IX

20 3 0
                                    

Conspiração

A baronesa, quando se lhe aproximaram os dois interlocutores da cerca, mais receosa ficou e mais perplexa. Guiomar vinha risonha e até gracejadora; mas o abatimento de Estêvão era tão mal disfarçado, que de duas uma - ou ela acabava de lhe dar o último desengano - ou aquilo era apenas um arrufo sério, que o moço não podia ou não queria esconder de olhos estranhos. Isto é o que a baronesa pensou. O que ela concluiu foi que, em todo caso, urgia tentar alguma coisa em favor do maior - do único sonho da sua velhice.

Jorge não percebeu a verdadeira razão por que a tia lhe dissera ser necessário conversar com ela; imaginou que se trataria de Guiomar e Estevão, - mas estava longe de supor todo o alcance da entrevista.

A entrevista não pôde ser logo nesse dia; as visitas ficaram ali até tarde, e a noite foi a mais agradável e distraída de todas as noites; Guiomar, sobretudo, esteve como nunca, jovial e interessante. A serenidade parecia morar-lhe na alma e refletir-se-lhe no rosto - tantas vezes pensativo, mas agora tão frio e tão nu.

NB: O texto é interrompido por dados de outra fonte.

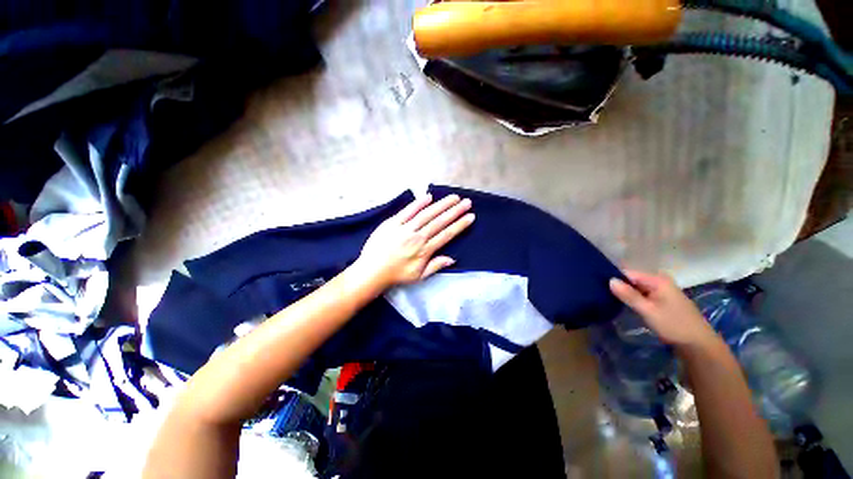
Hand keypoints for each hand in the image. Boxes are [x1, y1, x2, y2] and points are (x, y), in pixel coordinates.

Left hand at [353, 194, 474, 288]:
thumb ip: (435, 266)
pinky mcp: (392, 223)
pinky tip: (428, 197)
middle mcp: (417, 237)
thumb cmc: (397, 274)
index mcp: (424, 250)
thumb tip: (452, 259)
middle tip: (466, 202)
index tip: (470, 216)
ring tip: (453, 197)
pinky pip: (407, 211)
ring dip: (441, 205)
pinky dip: (418, 203)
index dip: (460, 225)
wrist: (372, 271)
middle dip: (455, 211)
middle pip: (439, 221)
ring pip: (426, 214)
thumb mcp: (418, 276)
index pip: (446, 234)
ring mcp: (404, 228)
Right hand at [609, 270, 716, 347]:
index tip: (598, 285)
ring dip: (625, 293)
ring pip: (637, 288)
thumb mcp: (648, 310)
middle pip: (632, 279)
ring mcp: (662, 290)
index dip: (613, 278)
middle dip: (619, 286)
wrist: (698, 344)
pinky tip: (623, 304)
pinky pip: (642, 294)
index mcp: (657, 279)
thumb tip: (609, 280)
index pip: (628, 273)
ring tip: (608, 298)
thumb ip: (628, 295)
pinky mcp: (662, 300)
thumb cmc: (673, 325)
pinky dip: (633, 298)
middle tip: (601, 293)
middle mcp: (660, 281)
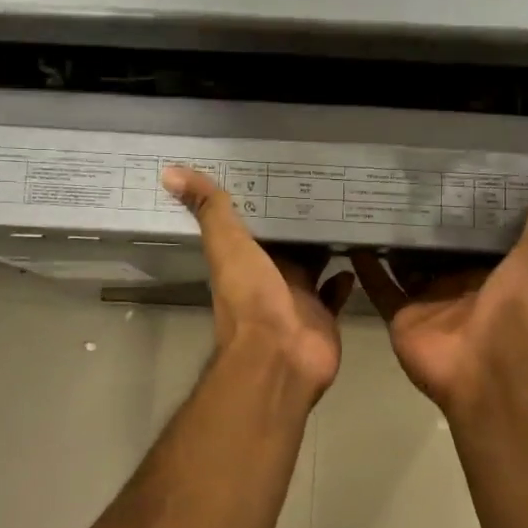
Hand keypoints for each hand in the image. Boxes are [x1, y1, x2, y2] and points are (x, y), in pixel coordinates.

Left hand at [165, 167, 354, 397]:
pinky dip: (345, 277)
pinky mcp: (324, 316)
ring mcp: (299, 298)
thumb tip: (170, 172)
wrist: (279, 357)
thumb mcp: (227, 245)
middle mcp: (270, 277)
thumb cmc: (251, 298)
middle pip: (287, 244)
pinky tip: (357, 255)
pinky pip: (335, 292)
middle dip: (302, 221)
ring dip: (326, 245)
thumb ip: (209, 210)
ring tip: (348, 213)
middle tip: (327, 186)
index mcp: (245, 259)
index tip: (282, 171)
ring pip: (314, 265)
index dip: (265, 201)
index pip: (255, 224)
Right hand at [353, 175, 527, 417]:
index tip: (452, 174)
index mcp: (493, 271)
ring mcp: (428, 300)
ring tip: (373, 203)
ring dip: (394, 241)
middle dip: (424, 222)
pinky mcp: (402, 315)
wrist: (484, 370)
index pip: (478, 234)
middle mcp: (458, 283)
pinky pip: (381, 287)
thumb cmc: (513, 312)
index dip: (467, 207)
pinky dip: (367, 267)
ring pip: (406, 264)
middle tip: (402, 183)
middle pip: (438, 248)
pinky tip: (353, 240)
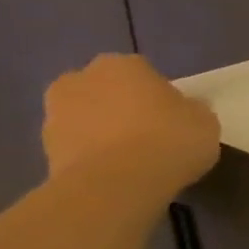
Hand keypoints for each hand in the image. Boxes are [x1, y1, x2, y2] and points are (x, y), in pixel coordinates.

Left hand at [42, 55, 220, 201]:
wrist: (116, 183)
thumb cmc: (170, 139)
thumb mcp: (205, 120)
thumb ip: (191, 109)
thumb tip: (184, 109)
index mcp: (123, 65)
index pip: (143, 71)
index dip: (159, 92)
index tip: (173, 113)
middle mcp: (81, 79)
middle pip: (107, 89)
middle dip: (122, 104)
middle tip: (150, 130)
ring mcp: (56, 113)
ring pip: (88, 115)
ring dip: (104, 129)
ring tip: (134, 155)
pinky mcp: (44, 147)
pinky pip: (78, 143)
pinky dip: (93, 153)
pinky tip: (118, 170)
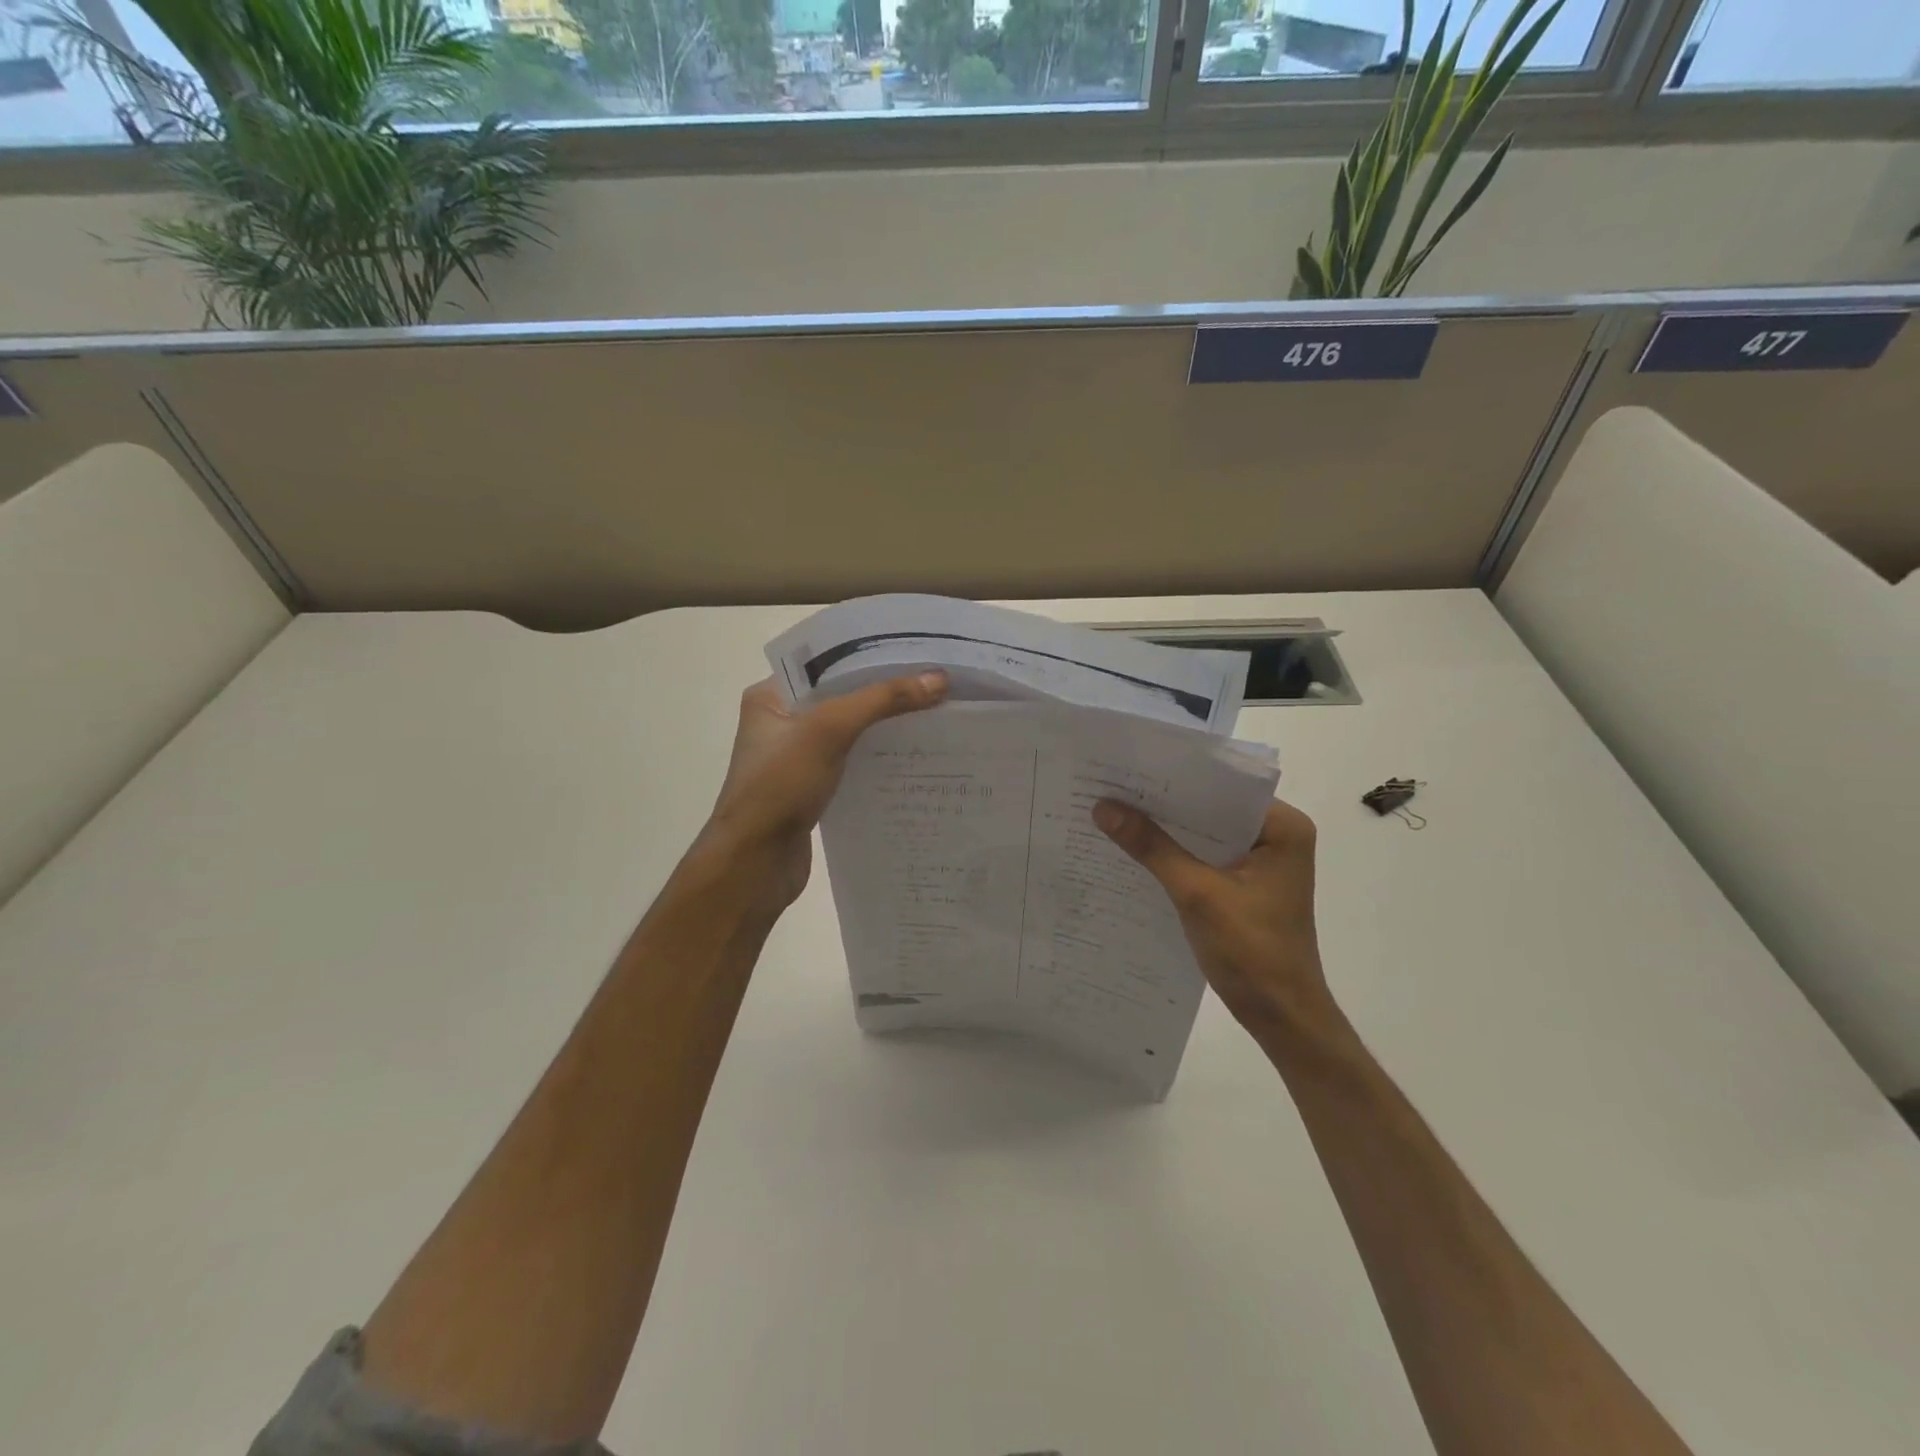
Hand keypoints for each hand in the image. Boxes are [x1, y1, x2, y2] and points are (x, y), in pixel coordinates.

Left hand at [701, 672, 948, 907]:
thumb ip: (882, 700)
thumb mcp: (829, 730)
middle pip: (841, 696)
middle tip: (935, 681)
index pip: (826, 663)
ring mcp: (796, 758)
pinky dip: (877, 757)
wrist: (754, 864)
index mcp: (771, 696)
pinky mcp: (811, 789)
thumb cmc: (780, 785)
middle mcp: (781, 722)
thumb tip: (939, 678)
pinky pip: (851, 762)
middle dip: (884, 690)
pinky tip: (913, 755)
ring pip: (849, 731)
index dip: (869, 655)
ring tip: (934, 713)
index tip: (916, 650)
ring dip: (884, 726)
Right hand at [1093, 797, 1331, 1031]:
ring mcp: (1261, 861)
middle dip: (1165, 803)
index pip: (1222, 785)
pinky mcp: (1245, 884)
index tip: (1129, 767)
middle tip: (1111, 785)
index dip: (1175, 776)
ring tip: (1114, 810)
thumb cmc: (1251, 950)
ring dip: (1166, 829)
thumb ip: (1151, 847)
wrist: (1281, 1017)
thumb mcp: (1197, 893)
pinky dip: (1174, 854)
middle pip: (1211, 808)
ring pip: (1204, 833)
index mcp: (1282, 827)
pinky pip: (1204, 856)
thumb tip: (1102, 807)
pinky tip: (1135, 849)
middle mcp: (1276, 835)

Não será preciso dizer a um leitor arguto e de boa vontade... Oh! sobretudo de boa vontade, porque é mister havê-la, e muita, para vir até aqui, e seguir até o fim, uma história, como esta, em que o autor mais se ocupa de desenhar um ou dois caracteres, e de expor alguns sentimentos humanos, que de outra qualquer coisa, porque outra coisa não se animaria a fazer; -

não será preciso declarar ao leitor, dizia eu, que toda aquela jovialidade de Guiomar eram punhais que se lhe cravavam no peito ao nosso Estêvão. Ele não podia supô-la abatida; mas penalizada, ao menos, um pouco respeitosa para com a dor que havia nele, isto, sim, imaginava que seria.

Mas nada disso foi, e o pobre rapaz saiu dali mais cedo do que pensara e quisera sair.